Spotify, the dominant global player in the music-streaming business, has found itself embroiled in a complex and confusing series of accusations that claim it is enlisting producers to create music under false names in an effort to game its own playlists, and also that it pays these producers flat fees (plus expenses) for their music in an effort to avoid paying royalties.
The claim was originally made in an August 2016 report in the U.K.-based site Music Business Worldwide, but resurfaced in a July 5 article on Vulture that focused primarily on how artists attempt to game Spotify and its playlists, but treated MBW’s report (which Spotify initially declined to comment upon) as fact.
“We do not and have never created ‘fake’ artists and put them on Spotify playlists,” a rep for Spotify told Variety on Tuesday (July 11), reiterating a comment the company has made multiple times in recent days. “We pay royalties — sound and publishing — for all tracks on Spotify. We do not own this content — we license it and pay royalties just like we do on every other track.”
Yet both Variety sources and Music Business Worldwide continue to double down on the claims. On Monday the site cited 50 examples of “fake artist” tracks — mainly on niche ambient/trance/smooth jazz/New Age playlists such as “Peaceful Piano,” “Piano in the Background,” “Deep Focus,” “Sleep,” “Ambient Chill” and “Music for Concentration” — that have garnered a total of 520 million streams. These acts, with names like Deep Watch, Piotr Miteska, Antologie, Bon Vie, Benny Bernstein and the 2 Inversions, who have garnered more than 75 million Spotify streams to date on playlists like “Yoga Music,” “Sleep” and “Yoga & Meditation,” all of which were credited to a pair of Stockholm-based producers named Andreas Romdhane and Josef Svedlund (Spotify’s home office is also in Stockholm).
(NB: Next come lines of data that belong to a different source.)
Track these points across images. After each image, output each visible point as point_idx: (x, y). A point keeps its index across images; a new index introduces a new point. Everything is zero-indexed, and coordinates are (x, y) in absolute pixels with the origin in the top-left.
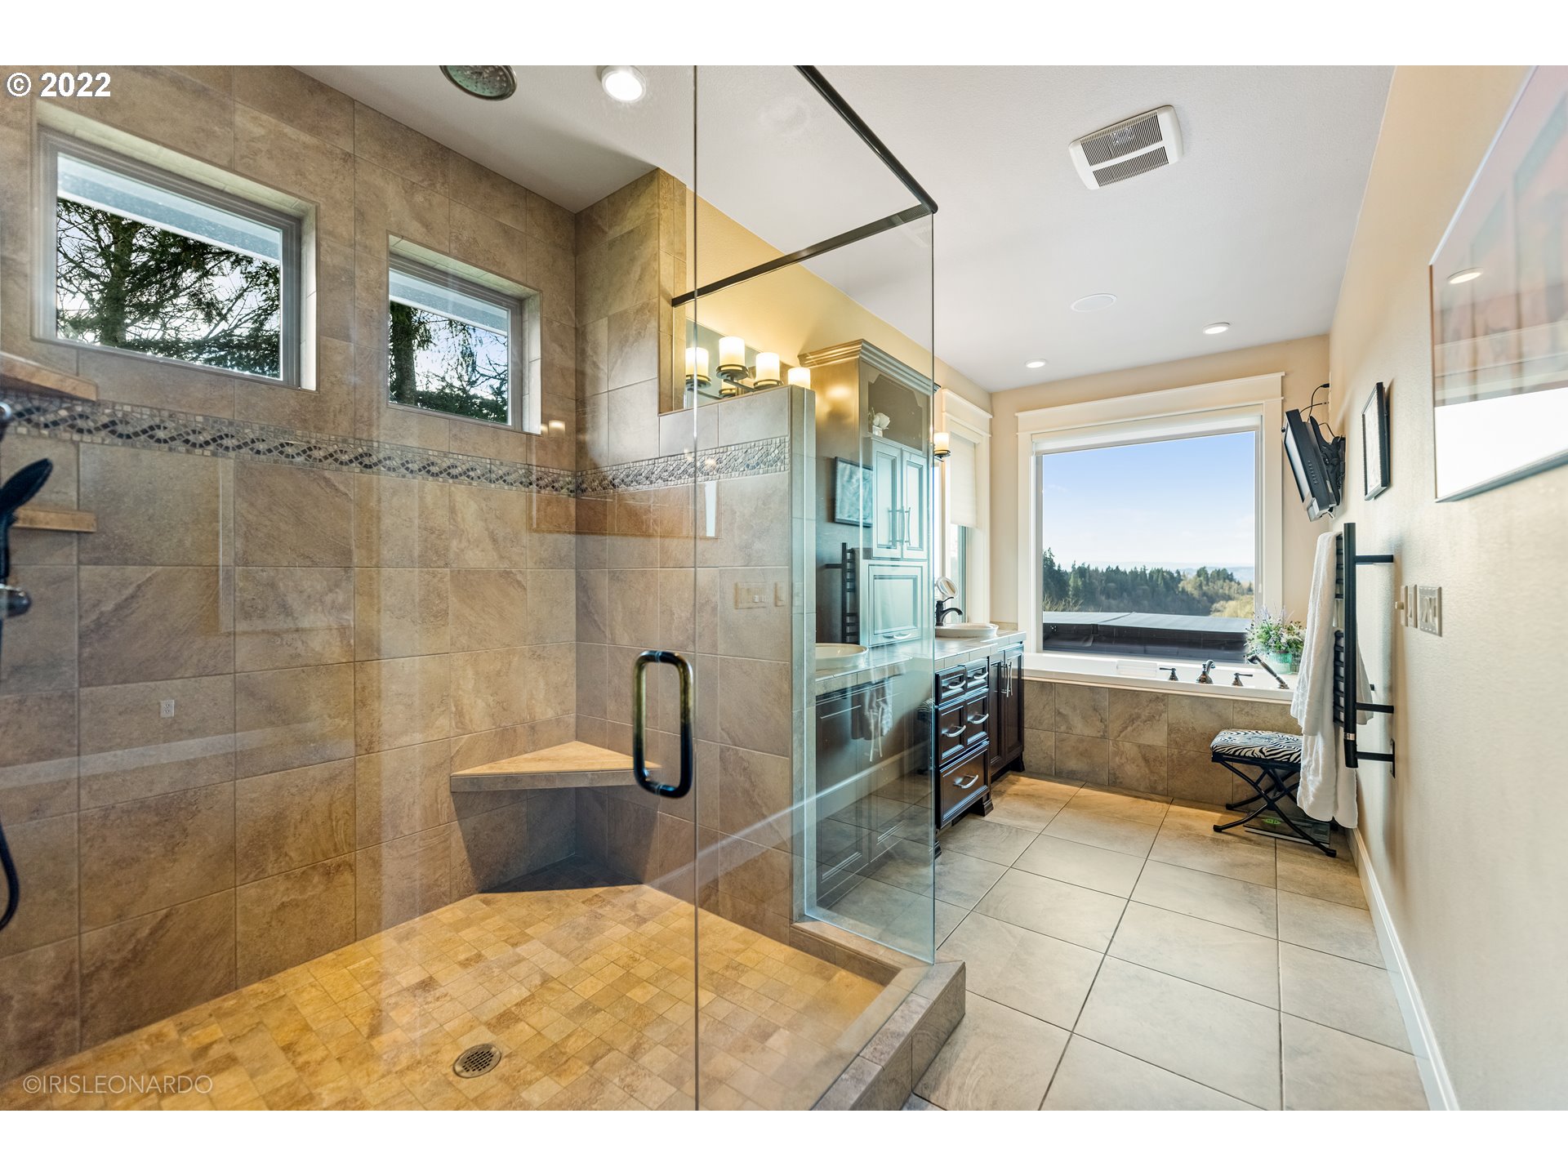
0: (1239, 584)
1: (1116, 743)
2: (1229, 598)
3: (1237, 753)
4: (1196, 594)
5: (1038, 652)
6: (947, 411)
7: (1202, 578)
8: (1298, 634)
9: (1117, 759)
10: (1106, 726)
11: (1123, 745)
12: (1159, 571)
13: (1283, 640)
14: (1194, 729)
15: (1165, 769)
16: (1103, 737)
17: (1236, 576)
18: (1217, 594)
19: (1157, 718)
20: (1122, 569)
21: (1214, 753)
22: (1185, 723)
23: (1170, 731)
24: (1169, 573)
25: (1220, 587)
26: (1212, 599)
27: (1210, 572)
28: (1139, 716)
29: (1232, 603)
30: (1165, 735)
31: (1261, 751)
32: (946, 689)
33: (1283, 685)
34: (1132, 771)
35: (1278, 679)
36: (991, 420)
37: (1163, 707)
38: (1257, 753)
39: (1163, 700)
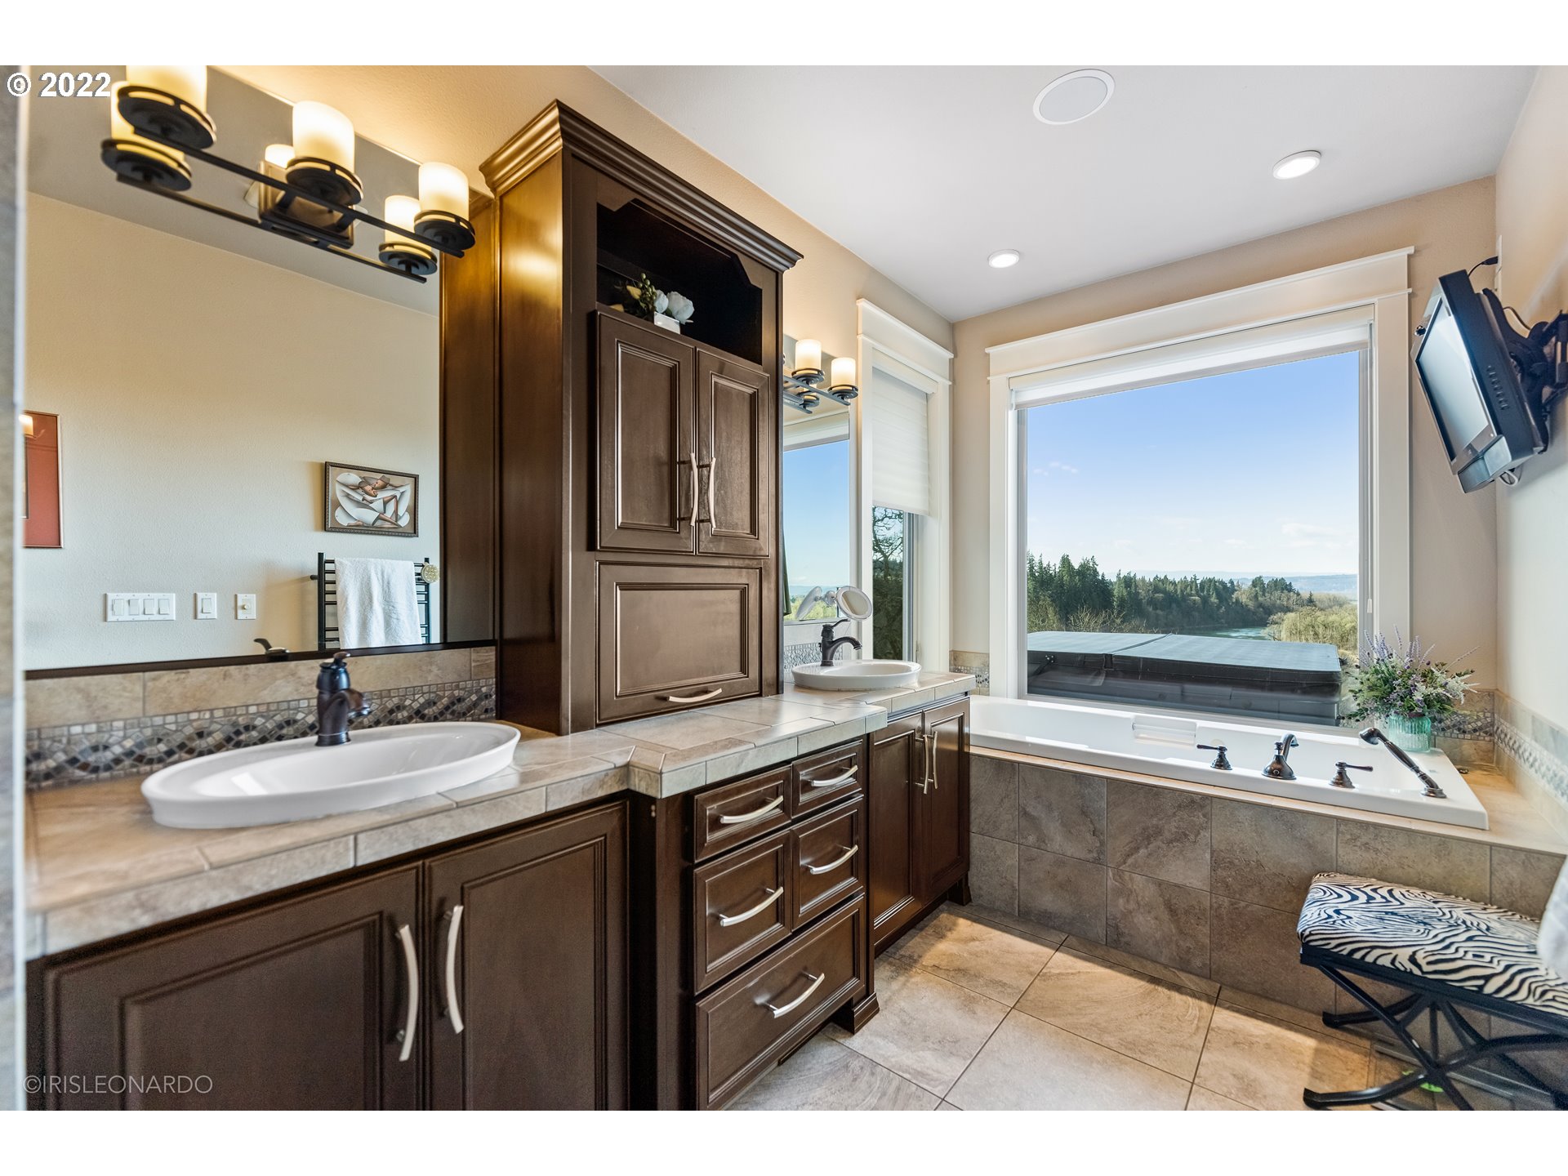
0: (1298, 594)
1: (1119, 874)
2: (1287, 610)
3: (1357, 956)
4: (1251, 605)
5: (1020, 697)
6: (864, 334)
7: (1257, 589)
8: (1444, 686)
9: (1121, 901)
10: (1102, 843)
11: (1131, 879)
12: (1210, 580)
13: (1418, 696)
14: (1260, 865)
15: (1206, 930)
16: (1097, 861)
17: (1295, 586)
18: (1274, 605)
19: (1192, 837)
20: (1170, 578)
21: (1306, 945)
22: (1242, 850)
23: (1216, 864)
24: (1222, 583)
25: (1276, 597)
26: (1269, 611)
27: (1266, 582)
28: (1159, 832)
29: (1291, 615)
30: (1206, 870)
31: (1413, 959)
32: (807, 787)
33: (1433, 790)
34: (1147, 925)
35: (1424, 777)
36: (952, 362)
37: (1202, 819)
38: (1403, 962)
39: (1202, 807)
The two Universal Music Publishing Group clients go by the name Quiz & Larossi, and have been credited on tracks for the likes of Kelly Clarkson, Il Divo, Westlife, Geri Halliwell, Diana Ross, the Pussycat Dolls and a number of Syco artists, among others. (A rep for Universal had not responded to Variety‘s request for comment at press time.) Are they creating tracks for Spotify to post tracks under different names?
“It’s one of a number of internal initiatives to lower the royalties they’re paying to the major labels,” acknowledges a former Spotify insider, who acknowledges the practice. “It helps them in their negotiations with the record companies.” (Sources told Variety Tuesday that Spotify recently finalized a new licensing deal with Sony Music Entertainment — leaving only Warner Music without a deal with the service — but the two companies declined to confirm the pact, possibly because of the “fake artist” uproar.)
One indie music publishing exec said, “The problem is musicians are already feeling like Spotify is underpaying them, and this creation of knockoffs doesn’t help that perception.”
And while it may seem, in the big picture, that a few million streams here and there on some of the more obscure playlists isn’t hurting anybody, the total streams can climb into the hundreds of millions, and represent significant income. It’s not unlike posting cover versions with slightly misspelled titles to create consumer confusion when they search a particular track.
“These playlists have been marketed as being highly curated by experts,” added the music publisher. “Doesn’t this put their entire credibility and integrity in question? It’s hard enough for an artist to get on these playlists without competing against Spotify’s own generic music.”